Apostila
Aspeto
- Aproveitar o tempo!
- Mas o que é o tempo, que eu o aproveite?
- Aproveitar o tempo!
- Nenhum dia sem linha...
- O trabalho honesto e superior...
- O trabalho à Virgílio, à Mílton...
- Mas é tão difícil ser honesto ou superior!
- É tão pouco provável ser Milton ou ser Virgílio!
- Aproveitar o tempo!
- Tirar da alma os bocados precisos - nem mais nem menos -
- Para com eles juntar os cubos ajustados
- Que fazem gravuras certas na história
- (E estão certas também do lado de baixo que se não vê)...
- Pôr as sensações em castelo de cartas, pobre China dos serões,
- E os pensamentos em dominó, igual contra igual,
- E a vontade em carambola difícil.
- Imagens de jogos ou de paciências ou de passatempos -
- Imagens da vida, imagens das vidas. Imagens da Vida.
- Verbalismo...
- Sim, verbalismo...
- Aproveitar o tempo!
- Não ter um minuto que o exame de consciência desconheça...
- Não ter um acto indefinido nem factício...
- Não ter um movimento desconforme com propósitos...
- Boas maneiras da alma...
- Elegância de persistir...
- Aproveitar o tempo!
- Meu coração está cansado como mendigo verdadeiro.
- Meu cérebro está pronto como um fardo posto ao canto.

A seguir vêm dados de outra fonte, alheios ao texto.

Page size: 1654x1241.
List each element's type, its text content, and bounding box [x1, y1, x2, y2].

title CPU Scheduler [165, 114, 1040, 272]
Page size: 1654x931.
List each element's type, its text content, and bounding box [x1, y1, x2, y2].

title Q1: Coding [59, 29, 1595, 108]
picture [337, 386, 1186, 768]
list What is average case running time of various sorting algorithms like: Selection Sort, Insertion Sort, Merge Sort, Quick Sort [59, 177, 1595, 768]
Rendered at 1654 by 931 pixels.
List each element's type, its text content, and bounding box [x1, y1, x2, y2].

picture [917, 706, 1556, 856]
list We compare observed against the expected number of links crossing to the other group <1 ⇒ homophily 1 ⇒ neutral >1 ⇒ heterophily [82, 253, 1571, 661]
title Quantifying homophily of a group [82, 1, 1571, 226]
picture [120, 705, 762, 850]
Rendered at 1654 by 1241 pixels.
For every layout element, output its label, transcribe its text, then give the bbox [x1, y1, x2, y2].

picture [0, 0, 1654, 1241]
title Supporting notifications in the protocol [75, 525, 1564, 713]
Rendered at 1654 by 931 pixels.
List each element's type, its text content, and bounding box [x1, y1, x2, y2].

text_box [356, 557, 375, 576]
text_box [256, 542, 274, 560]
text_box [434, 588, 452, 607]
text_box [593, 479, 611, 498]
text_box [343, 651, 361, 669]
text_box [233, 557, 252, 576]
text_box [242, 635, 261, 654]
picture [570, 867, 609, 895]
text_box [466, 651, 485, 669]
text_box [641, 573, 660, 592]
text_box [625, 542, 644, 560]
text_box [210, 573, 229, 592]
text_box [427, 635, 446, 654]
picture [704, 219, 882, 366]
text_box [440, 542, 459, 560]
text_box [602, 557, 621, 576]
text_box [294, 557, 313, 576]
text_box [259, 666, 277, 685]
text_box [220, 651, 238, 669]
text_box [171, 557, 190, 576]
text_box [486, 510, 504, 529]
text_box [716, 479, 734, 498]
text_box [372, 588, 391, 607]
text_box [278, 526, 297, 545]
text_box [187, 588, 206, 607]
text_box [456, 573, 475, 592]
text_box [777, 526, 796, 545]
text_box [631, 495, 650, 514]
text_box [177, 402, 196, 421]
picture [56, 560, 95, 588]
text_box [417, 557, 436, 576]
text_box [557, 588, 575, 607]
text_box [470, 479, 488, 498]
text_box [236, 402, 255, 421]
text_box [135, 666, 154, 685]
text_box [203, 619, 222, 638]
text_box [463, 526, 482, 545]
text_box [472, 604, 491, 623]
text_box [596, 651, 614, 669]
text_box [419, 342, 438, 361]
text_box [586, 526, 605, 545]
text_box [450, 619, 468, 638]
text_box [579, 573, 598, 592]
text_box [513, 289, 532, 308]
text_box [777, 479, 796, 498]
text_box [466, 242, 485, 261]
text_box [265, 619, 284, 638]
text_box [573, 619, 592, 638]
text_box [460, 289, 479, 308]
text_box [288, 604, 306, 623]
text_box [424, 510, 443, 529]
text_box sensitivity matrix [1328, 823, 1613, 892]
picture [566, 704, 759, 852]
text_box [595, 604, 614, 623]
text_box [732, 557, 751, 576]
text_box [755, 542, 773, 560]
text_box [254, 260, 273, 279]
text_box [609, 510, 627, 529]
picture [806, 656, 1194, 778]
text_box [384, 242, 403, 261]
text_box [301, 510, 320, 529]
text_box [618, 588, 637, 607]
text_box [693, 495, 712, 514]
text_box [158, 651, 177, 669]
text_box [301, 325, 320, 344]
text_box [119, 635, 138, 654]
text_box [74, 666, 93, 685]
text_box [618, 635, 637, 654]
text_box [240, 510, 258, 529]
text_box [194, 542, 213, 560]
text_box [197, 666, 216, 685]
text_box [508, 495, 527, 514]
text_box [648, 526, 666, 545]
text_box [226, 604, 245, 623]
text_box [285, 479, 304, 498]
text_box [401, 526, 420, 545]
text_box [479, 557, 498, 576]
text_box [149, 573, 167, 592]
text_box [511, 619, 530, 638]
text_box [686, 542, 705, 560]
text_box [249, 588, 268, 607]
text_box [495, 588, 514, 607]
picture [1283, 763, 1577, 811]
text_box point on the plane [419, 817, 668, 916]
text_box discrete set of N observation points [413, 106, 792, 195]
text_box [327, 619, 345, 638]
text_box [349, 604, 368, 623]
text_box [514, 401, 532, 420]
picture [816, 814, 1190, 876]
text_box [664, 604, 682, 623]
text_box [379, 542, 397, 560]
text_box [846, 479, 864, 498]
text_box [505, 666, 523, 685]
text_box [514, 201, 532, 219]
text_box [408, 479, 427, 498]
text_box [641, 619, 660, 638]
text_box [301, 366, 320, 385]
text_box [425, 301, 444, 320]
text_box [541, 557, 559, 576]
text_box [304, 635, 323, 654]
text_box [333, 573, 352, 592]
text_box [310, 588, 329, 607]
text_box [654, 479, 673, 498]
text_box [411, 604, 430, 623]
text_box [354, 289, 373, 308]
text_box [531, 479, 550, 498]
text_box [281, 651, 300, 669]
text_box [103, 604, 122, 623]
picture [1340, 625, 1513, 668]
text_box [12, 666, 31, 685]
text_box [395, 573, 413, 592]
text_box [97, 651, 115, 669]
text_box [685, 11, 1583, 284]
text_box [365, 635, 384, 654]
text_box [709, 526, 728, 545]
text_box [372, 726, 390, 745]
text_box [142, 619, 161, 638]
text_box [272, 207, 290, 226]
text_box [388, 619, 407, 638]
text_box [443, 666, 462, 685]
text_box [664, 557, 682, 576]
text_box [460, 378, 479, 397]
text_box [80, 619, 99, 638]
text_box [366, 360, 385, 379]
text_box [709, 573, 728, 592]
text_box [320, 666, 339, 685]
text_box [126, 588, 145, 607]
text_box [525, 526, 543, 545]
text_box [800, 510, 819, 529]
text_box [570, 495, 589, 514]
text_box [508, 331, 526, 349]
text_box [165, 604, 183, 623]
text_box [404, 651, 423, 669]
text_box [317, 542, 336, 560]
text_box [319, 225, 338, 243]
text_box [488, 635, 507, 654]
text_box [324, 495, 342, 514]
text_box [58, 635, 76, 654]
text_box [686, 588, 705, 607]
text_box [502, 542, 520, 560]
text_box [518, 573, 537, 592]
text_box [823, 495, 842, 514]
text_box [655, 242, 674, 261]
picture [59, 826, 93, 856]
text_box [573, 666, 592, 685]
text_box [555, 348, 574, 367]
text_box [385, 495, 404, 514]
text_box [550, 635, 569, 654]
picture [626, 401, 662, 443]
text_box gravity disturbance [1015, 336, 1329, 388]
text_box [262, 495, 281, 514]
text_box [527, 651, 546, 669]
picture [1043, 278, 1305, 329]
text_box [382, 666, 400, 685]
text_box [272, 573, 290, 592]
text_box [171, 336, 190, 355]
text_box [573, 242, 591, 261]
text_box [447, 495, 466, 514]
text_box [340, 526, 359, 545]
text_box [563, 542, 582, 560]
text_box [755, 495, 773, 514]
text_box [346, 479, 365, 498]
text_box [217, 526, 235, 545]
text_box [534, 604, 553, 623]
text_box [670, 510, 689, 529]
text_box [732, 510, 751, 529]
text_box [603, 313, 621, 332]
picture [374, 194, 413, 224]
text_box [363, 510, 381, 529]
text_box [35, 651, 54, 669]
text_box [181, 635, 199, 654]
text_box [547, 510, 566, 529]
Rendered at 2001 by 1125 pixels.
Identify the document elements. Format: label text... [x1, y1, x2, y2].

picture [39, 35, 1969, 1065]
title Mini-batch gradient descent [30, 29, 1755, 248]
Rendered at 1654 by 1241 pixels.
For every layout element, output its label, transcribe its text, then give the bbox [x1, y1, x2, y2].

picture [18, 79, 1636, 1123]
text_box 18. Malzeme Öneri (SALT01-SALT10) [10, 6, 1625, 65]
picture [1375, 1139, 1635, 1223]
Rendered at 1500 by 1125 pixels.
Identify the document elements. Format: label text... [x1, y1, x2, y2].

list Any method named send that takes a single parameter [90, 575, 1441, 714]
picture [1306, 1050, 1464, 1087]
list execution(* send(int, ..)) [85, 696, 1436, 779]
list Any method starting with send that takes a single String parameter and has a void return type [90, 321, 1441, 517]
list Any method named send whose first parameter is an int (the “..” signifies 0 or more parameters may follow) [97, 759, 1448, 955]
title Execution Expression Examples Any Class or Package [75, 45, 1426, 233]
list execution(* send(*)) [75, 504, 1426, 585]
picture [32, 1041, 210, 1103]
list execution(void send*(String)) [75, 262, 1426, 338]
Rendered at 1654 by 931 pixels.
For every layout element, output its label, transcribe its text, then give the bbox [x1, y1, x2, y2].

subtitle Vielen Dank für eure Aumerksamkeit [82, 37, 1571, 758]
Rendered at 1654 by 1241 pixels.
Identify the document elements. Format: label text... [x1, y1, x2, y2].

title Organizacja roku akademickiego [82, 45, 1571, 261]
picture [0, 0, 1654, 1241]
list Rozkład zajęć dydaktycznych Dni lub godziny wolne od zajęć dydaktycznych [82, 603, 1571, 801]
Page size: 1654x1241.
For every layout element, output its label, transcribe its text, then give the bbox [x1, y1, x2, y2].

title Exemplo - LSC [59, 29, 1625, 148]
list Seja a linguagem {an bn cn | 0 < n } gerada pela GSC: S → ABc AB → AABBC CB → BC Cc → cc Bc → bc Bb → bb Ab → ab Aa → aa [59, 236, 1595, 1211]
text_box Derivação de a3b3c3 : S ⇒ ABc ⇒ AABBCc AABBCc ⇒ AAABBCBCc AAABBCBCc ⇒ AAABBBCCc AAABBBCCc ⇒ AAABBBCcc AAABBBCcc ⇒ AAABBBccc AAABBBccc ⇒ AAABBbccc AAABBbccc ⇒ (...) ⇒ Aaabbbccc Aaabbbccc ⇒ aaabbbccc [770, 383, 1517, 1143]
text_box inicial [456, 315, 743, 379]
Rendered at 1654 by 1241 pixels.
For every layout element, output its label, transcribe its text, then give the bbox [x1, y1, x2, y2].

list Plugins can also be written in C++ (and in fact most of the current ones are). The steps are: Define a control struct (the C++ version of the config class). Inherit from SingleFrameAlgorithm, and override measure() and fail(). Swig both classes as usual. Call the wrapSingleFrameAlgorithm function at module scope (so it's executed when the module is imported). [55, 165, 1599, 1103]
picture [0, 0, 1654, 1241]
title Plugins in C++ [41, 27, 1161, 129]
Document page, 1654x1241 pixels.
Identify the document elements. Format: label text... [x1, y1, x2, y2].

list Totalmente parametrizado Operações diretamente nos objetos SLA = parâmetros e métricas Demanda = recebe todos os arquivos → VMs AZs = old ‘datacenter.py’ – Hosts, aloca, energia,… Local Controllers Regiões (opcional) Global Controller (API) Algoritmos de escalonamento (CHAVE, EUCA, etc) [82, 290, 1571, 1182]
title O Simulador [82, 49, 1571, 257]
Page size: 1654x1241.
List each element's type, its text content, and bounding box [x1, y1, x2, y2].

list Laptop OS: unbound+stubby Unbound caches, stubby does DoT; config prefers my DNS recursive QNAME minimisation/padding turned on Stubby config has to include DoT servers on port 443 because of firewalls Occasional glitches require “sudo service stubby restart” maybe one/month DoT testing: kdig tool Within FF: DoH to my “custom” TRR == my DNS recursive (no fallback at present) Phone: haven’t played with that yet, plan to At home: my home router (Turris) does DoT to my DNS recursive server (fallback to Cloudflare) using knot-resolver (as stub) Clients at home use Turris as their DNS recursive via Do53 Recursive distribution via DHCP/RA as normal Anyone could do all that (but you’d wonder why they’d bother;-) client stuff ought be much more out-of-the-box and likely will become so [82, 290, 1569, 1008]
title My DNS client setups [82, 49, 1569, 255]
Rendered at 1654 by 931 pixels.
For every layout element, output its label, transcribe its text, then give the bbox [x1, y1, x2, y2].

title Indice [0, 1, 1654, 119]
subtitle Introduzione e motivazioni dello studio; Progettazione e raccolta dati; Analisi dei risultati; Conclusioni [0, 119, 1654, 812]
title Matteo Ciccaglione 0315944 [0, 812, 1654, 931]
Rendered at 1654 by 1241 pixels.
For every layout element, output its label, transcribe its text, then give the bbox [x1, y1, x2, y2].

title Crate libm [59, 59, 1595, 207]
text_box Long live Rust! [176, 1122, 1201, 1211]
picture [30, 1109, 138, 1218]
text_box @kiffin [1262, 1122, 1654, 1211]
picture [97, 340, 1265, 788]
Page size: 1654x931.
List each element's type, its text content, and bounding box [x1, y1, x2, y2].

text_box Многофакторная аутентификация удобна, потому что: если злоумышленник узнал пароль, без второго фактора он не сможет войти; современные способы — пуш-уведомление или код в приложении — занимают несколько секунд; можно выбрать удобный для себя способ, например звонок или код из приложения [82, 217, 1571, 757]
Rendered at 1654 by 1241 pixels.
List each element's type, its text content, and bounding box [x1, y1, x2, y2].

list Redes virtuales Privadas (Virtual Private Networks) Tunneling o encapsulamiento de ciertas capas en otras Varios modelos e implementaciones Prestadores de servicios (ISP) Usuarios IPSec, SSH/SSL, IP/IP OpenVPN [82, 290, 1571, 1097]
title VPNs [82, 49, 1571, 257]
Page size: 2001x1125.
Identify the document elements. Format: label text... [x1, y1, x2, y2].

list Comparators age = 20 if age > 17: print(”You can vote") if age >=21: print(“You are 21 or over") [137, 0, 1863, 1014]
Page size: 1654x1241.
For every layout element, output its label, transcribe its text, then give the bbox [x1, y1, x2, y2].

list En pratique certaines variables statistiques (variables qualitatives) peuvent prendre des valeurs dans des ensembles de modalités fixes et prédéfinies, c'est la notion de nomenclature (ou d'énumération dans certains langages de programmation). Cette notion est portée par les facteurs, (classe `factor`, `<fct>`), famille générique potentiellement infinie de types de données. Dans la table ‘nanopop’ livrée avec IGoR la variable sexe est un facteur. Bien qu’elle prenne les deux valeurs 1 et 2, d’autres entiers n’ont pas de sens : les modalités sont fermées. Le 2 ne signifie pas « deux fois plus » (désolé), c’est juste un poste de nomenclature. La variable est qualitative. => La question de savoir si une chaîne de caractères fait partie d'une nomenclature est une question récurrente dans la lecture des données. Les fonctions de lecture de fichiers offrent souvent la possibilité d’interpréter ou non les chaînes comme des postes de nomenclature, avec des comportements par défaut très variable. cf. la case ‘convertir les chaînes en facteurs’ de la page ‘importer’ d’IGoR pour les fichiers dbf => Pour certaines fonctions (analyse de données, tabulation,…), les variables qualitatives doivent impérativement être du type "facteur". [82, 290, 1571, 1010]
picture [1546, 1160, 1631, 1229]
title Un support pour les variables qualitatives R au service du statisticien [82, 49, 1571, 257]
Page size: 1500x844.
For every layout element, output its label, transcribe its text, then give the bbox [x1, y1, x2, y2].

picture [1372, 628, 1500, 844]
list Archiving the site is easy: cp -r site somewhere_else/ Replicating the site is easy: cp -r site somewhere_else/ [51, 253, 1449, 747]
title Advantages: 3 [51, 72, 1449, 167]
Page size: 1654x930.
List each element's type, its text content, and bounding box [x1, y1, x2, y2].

- Meu canto (verbalismo!) está tal como está e é triste.
- Aproveitar o tempo!
- Desde que comecei a escrever passaram cinco minutos.
- Aproveitei-os ou não?
- Se não sei se os aproveitei, que saberei de outros minutos?!
- (Passageira que viajaras tantas vezes no mesmo compartimento comigo
- No comboio suburbano,
- Chegaste a interessar-te por mim?
- Aproveitei o tempo olhando para ti?
- Qual foi o ritmo do nosso sossego no comboio andante?
- Qual foi o entendimento que não chegámos a ter?
- Qual foi a vida que houve nisto? Que foi isto a vida?)
- Aproveitar o tempo!
- Ah, deixem-me não aproveitar nada!
- Nem tempo, nem ser, nem memórias de tempo ou de ser!...
- Deixem-me ser uma folha de árvore, titilada por brisa,
- A poeira de uma estrada involuntária e sozinha,
- O vinco deixado na estrada pelas rodas enquanto não vêm outras,
- O pião do garoto, que vai a parar,
- E oscila, no mesmo movimento que o da alma,
- E cai, como caem os deuses, no chão do Destino.